L’une des méga-tendances est la conduite autonome : est-elle déjà proche ou reste-t-elle encore lointaine ?
La conduite autonome de niveau 3 est déjà sur les routes aujourd’hui. Certains fournisseurs permettent ainsi aux conducteurs de laisser temporairement le contrôle à la voiture. La voiture est alors temporairement entièrement pilotée par ordinateur. Le client peut retirer ses mains et son attention et peut regarder des vidéos ou répondre à des e-mails. Cette fonction est toutefois limitée à certaines situations de circulation et, selon le pays, à une vitesse inférieure à 60 km/h. En Chine et aux États-Unis, des flottes de véhicules autonomes circulent déjà en tant que projets pilotes. 

Depuis quelques années, on nous dit que la possession d’un véhicule personnel va perdre de son importance. Cependant, les modèles de partage ne se sont pas imposés comme annoncé. Pourquoi cela change-t-il avec les modèles d’abonnement ?
En effet, on a prédit une baisse de la possession de véhicules personnels et une augmentation des modèles de partage. Les modèles de partage arrivent, mais peut-être pas au rythme prévu initialement. Les gens sont souvent traditionnels et habitués à posséder leur propre voiture, et la transition vers de nouveaux modèles peut prendre du temps. Dans de nombreuses régions, les services d’autopartage et de covoiturage ne sont pas encore aussi répandus ou disponibles qu’il le faudrait pour remplacer complètement la possession d’un véhicule personnel. Les modèles d’autopartage ont souvent des restrictions en termes de trajets, de disponibilité et de durée d’utilisation, ce qui peut les rendre moins attrayants. De même, les modèles d’abonnement ne remplaceront pas nécessairement la possession d’un véhicule pour tout le monde. Ils offrent une alternative attrayante aux personnes qui apprécient la flexibilité et la diversité et qui ne souhaitent pas être liées par un contrat à long terme.

Les abonnements automobiles sont nettement plus populaires chez les hommes que chez les femmes. Y a-t-il une raison à cela ? 
Aujourd’hui, les femmes accordent plus d’importance à la possession de leur propre voiture qu’à la flexibilité offerte par un abonnement automobile. De plus, la durée moyenne de détention d’un véhicule chez les femmes est de cinq ans en moyenne.

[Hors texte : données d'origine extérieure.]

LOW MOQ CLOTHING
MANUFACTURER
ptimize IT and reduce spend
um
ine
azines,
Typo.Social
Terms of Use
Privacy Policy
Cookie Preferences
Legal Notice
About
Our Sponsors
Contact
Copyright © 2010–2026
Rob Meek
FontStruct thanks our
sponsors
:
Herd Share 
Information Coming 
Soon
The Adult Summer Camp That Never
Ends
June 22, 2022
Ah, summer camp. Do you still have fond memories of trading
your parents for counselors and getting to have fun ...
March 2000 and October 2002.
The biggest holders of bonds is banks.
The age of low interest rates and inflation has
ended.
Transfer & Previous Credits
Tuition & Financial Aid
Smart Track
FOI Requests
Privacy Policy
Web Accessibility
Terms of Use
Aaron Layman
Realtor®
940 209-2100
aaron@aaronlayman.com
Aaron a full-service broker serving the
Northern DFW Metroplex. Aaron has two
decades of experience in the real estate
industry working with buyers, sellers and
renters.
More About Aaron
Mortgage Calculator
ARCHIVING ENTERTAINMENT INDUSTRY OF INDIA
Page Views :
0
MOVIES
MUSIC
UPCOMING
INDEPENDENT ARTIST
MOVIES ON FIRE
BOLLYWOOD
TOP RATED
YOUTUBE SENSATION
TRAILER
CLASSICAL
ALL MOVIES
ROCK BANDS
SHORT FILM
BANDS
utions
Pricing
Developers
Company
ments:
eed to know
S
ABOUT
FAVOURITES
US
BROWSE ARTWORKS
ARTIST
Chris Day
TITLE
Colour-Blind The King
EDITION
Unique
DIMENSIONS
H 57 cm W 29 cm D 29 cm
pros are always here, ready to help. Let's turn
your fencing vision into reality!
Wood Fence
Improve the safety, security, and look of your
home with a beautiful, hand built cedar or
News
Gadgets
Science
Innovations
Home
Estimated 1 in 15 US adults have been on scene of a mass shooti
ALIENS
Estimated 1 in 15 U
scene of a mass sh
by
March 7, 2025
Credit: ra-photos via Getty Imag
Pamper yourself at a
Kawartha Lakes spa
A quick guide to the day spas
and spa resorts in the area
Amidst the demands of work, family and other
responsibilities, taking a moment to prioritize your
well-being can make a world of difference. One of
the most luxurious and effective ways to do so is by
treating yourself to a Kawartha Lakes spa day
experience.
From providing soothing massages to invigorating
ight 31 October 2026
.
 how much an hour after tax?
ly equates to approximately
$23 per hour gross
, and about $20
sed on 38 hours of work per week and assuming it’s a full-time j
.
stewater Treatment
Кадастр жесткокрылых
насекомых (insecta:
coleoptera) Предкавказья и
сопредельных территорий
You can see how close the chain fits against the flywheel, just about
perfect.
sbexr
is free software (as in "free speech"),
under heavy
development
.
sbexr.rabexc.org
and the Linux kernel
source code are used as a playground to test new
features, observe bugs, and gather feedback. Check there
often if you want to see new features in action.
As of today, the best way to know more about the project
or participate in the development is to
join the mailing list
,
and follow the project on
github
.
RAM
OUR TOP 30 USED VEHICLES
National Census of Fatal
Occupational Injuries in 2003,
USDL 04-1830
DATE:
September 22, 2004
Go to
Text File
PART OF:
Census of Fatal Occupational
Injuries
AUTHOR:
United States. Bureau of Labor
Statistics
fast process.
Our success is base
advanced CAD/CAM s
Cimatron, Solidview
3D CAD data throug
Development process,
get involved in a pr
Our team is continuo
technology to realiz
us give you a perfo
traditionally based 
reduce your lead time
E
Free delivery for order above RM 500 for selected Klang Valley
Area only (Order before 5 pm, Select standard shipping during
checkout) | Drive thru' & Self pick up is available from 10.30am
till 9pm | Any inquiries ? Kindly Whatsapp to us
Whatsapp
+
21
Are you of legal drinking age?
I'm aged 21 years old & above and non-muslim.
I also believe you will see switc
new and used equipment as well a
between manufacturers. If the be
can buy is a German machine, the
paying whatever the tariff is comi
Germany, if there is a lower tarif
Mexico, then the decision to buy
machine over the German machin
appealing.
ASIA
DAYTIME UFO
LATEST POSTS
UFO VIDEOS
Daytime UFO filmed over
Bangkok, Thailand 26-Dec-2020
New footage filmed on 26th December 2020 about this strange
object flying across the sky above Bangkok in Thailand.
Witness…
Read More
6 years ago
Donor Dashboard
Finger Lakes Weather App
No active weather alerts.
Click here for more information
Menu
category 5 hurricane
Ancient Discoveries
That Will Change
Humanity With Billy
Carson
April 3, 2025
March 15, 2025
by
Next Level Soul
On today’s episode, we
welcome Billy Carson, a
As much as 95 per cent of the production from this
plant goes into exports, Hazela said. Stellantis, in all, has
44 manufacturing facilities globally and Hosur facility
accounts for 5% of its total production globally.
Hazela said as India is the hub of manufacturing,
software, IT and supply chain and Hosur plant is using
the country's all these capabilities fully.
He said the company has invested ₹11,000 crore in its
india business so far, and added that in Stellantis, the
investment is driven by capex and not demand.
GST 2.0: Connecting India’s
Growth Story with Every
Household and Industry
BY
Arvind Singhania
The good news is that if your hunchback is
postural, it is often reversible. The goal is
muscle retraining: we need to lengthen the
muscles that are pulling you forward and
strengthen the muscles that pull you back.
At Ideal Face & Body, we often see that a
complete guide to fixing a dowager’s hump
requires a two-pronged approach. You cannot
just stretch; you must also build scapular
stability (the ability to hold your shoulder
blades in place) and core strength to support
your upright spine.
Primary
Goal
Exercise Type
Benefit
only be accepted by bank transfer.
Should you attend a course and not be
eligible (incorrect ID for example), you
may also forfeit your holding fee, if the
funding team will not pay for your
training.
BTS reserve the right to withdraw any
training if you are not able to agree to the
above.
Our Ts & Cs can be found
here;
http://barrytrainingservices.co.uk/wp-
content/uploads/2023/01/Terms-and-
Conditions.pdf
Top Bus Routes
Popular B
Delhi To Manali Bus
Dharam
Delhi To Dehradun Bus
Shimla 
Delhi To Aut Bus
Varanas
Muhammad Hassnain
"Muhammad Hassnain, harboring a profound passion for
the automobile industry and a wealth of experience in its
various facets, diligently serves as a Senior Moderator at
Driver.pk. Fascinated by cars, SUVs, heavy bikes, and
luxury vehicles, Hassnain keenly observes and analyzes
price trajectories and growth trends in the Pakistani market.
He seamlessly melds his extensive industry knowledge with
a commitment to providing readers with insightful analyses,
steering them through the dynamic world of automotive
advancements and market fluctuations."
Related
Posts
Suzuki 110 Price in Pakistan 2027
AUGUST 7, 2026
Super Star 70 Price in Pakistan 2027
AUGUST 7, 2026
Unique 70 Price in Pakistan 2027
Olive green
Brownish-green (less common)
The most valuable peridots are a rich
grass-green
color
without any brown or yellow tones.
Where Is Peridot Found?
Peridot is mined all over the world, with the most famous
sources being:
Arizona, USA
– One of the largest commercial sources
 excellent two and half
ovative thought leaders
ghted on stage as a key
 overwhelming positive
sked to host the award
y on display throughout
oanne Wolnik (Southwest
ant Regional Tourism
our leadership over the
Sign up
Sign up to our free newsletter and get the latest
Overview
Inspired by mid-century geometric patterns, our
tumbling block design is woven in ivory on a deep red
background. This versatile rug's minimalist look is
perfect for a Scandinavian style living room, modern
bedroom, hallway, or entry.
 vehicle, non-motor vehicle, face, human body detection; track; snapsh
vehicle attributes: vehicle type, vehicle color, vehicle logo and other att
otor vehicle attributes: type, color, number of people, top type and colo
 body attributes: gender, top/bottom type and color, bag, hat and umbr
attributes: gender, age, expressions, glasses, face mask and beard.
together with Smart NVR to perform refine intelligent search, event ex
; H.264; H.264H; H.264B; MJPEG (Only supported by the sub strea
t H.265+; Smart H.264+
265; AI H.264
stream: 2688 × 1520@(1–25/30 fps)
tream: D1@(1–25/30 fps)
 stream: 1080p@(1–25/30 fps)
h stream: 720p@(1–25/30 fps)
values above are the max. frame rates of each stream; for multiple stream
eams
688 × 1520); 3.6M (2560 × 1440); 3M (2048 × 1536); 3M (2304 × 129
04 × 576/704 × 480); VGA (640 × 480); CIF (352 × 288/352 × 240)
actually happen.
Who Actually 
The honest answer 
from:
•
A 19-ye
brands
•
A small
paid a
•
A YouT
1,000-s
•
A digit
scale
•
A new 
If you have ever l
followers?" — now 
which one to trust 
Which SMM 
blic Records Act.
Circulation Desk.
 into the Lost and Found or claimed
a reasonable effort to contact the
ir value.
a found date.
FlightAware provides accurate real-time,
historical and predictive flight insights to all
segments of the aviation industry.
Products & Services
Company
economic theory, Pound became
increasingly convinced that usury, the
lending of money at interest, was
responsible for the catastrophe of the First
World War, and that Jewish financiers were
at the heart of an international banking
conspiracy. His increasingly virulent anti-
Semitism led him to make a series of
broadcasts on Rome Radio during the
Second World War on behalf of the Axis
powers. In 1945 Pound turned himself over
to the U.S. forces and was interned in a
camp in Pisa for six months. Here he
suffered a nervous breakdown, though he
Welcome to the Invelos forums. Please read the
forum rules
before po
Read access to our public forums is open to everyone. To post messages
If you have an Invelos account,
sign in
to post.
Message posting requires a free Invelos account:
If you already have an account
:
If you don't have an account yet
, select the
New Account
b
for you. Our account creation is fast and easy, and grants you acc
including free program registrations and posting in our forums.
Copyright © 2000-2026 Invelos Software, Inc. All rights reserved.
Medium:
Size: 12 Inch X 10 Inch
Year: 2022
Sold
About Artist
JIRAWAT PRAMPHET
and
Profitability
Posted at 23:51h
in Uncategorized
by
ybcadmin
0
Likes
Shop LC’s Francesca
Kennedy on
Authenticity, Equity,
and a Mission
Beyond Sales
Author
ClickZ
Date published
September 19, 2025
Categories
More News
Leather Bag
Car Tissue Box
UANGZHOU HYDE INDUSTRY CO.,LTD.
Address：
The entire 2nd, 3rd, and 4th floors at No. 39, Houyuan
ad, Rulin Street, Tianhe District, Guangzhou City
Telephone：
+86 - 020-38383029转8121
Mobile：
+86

Les abonnements automobiles ne sont pas conçus pour une durée aussi longue. 

Les enseignements provenant d’Allemagne et de grandes villes peuvent-ils être transposés à la Suisse, pays plutôt rural et comparativement plus prospère ?
Les abonnements automobiles sont davantage adoptés dans les zones urbaines, alors que la possession d’une voiture continue de dominer dans les régions rurales. 

Pourquoi pensez-vous que les e-carburants et la nostalgie des ­véhicules à combustion sont de mauvaises approches ? 
L’attachement à la technologie de combustion freine le changement vers une mobilité individuelle neutre en CO2. Et cela comporte le risque que l’industrie automobile européenne perde du terrain dans les formes de propulsion alternatives. L’UE et la Chine ont déjà fixé une date d’abandon de la technologie de combustion conventionnelle. La Chine étant le plus grand marché automobile du monde, son évolution est souvent considérée comme une direction pour l’ensemble du marché automobile. La discussion sur les e-carburants dans le domaine des voitures de tourisme donne l’impression que ceux-ci viennent d’être réinventés. Pourtant, les recherches sur ce sujet durent depuis aussi longtemps que celles sur l’électrification de la chaîne cinématique, mais contrairement à ces dernières, elles n’ont pas abouti à la maturité commerciale nécessaire pour le marché de masse. 

Quelle évolution voyez-vous dans le secteur des ­véhicules utilitaires, en particulier dans le transport longue distance ? La transmission électrique s’imposera-t-elle aussi dans ce ­domaine ou y aura-t-il des alternatives ? 
Dans le secteur des véhicules utilitaires, nous verrons différentes solutions de propulsion en fonction de l’utilisation. Outre les camions et les bus électriques, la technologie de l’hydrogène est développée pour les longues distances et les trains lourds.